On Behalf of | Dec 10, 2013 | Firm News, Workplace Accidents

When a worker dies in a work-related accident, workers’ compensation death benefits are payable to the surviving dependents of the deceased worker. In Colorado and other states this generally includes a surviving spouse, minor children, and parents. The survivors will receive workers’ compensation payments based on a prescribed percentage of the deceased worker’s average weekly wage prior to the workplace injury and death.

In general, the benefits for minor children cease when the child reaches the age of 18, however there are additional benefits payable if the child remains enrolled in an institute of higher education. There may be reasons to consider a lump-sum settlement after a worker’s death, but each case differs and must be evaluated carefully with counsel. A lump-sum settlement in some cases may be giving up valuable benefits over the long-run that are far more valuable than a quick settlement.

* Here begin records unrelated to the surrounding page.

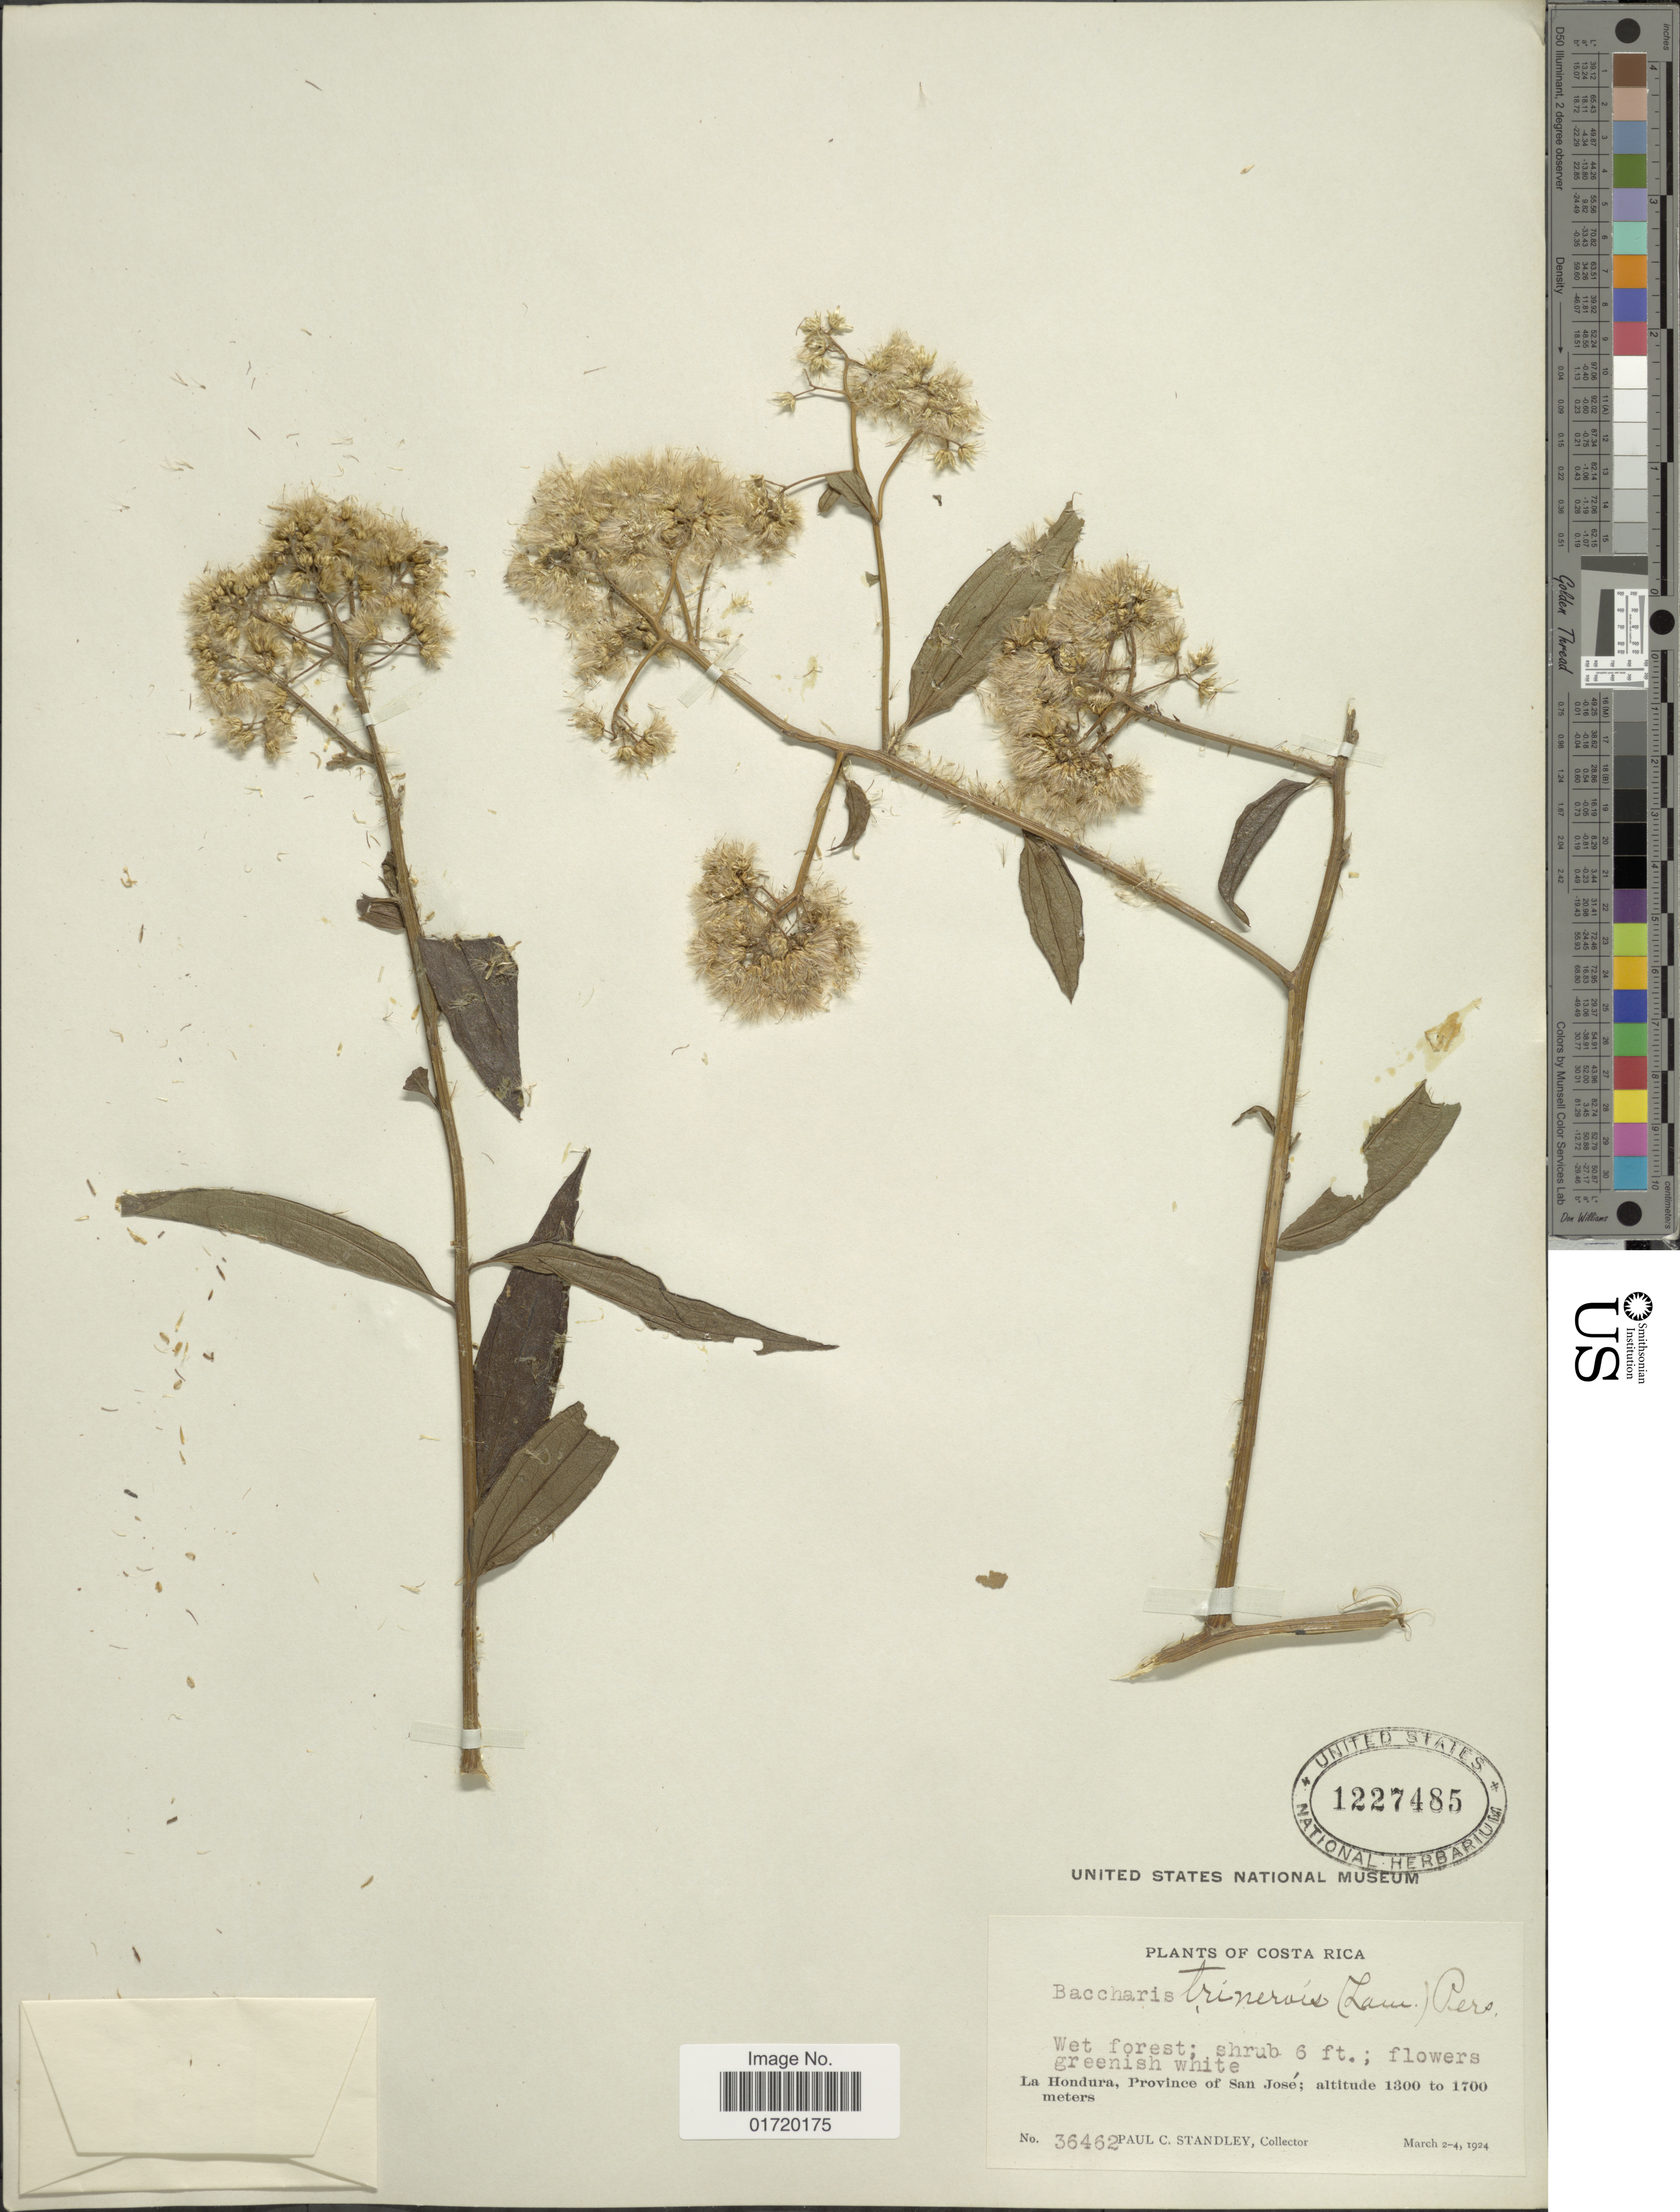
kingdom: Plantae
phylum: Tracheophyta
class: Magnoliopsida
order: Asterales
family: Asteraceae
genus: Baccharis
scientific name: Baccharis trinervis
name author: (Lam.) Pers.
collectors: P. C. Standley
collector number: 36462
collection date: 1924-03-02/1924-03-04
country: Costa Rica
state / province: San José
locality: La Hondura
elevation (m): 1300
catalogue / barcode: US 1227485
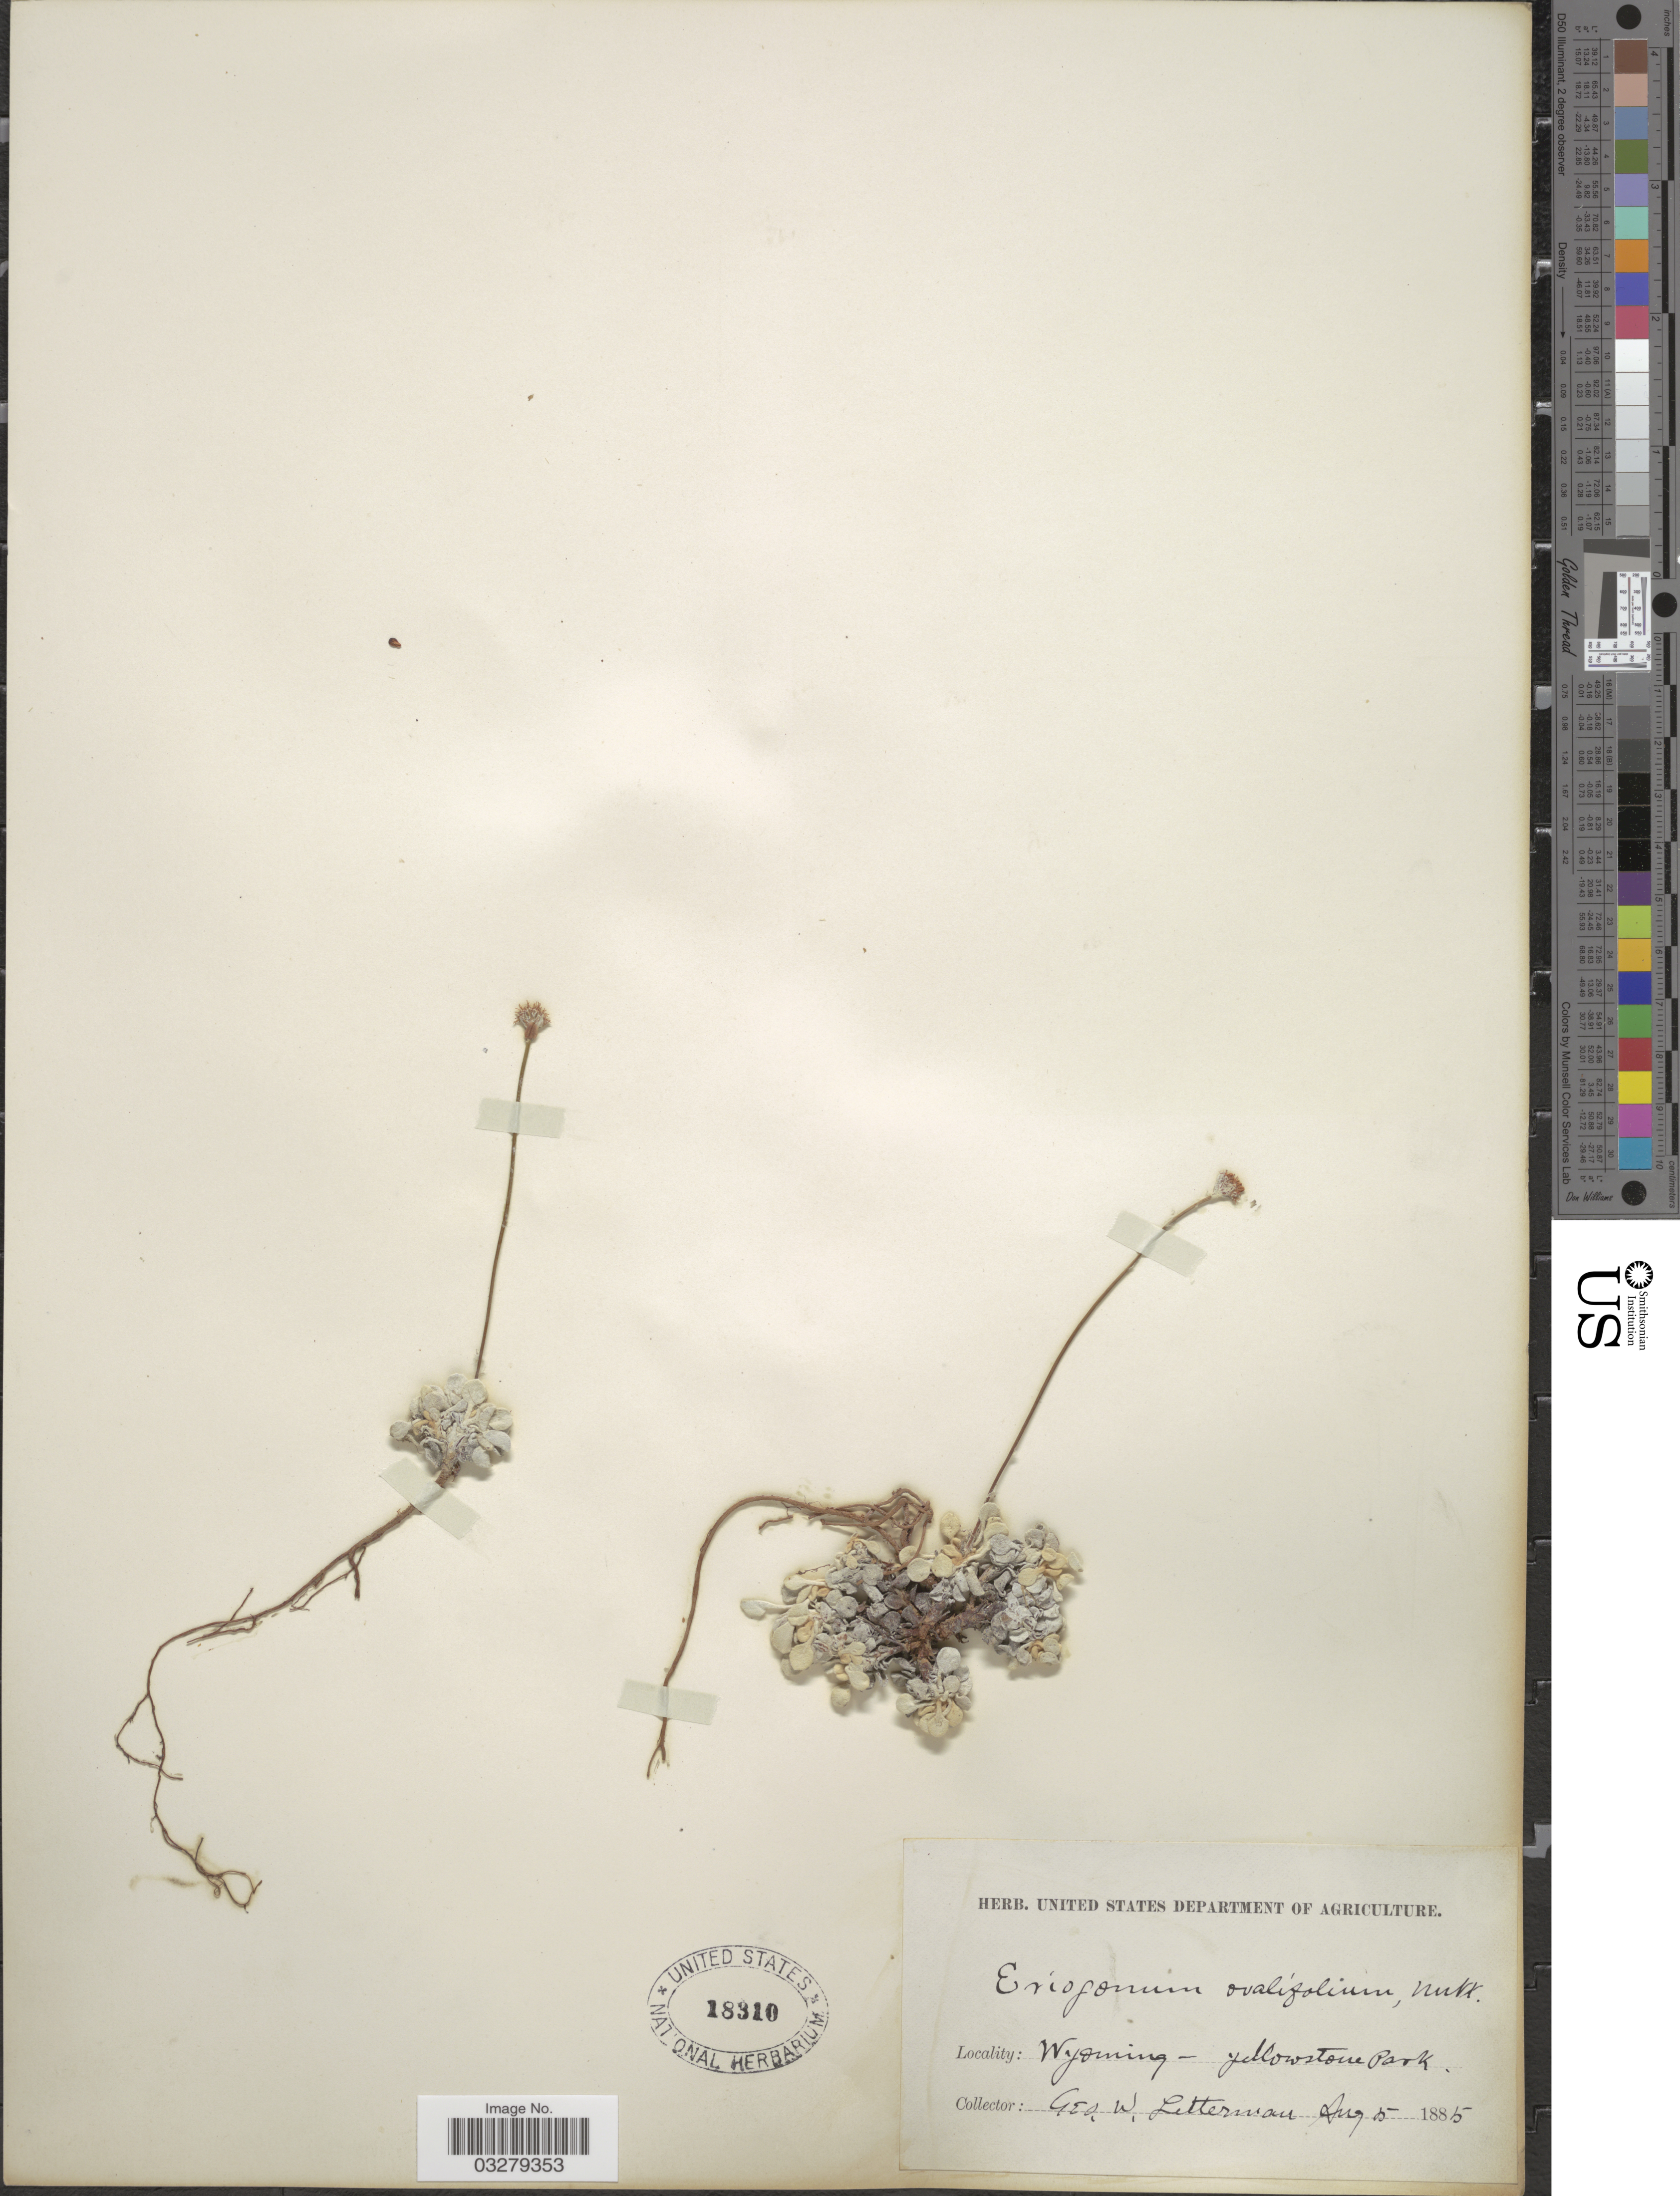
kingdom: Plantae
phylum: Tracheophyta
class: Magnoliopsida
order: Caryophyllales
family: Polygonaceae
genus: Eriogonum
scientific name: Eriogonum ovalifolium var. depressum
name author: Blank.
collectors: G. W. Letterman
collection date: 1885-08-05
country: United States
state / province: Wyoming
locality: Yellowstone Park.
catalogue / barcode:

In any event, the insurer will not negotiate a settlement of workers’ compensation death benefits unless it also receives a significant benefit. It’s best for workers’ compensation counsel to advise beneficiaries on such issues and to also handle the potentially complex negotiations. Unfortunately, these fatalities occur daily, with a greater number of them in certain hazardous industries.

In one recent case in Georgia, a 31-year-old man died in a gruesome accident at a Pratt Industries plant while working on a conveyor belt. He was apparently clearing out the entrance of an obstruction of wood chips when his left hand got caught and he was pulled into the conveyor mechanism. It took his hand and then his left arm, crushing and killing him soon thereafter.

Promoting safety and reducing workplace injury and death are a central goal of the workers’ compensation matrix in Colorado and other states. Although OSHA had found no violations at the plant in May 2013, Pratt Industries has had several citations for “guarding hazards” at other plants. Such machinery is supposed to have a guard mechanism that would prevent this kind of unbelievably horrific event. One question for OSHA to look at will be whether the Pratt employees took the safety guard off the machine or whether it was manufactured at an earlier time without a guard.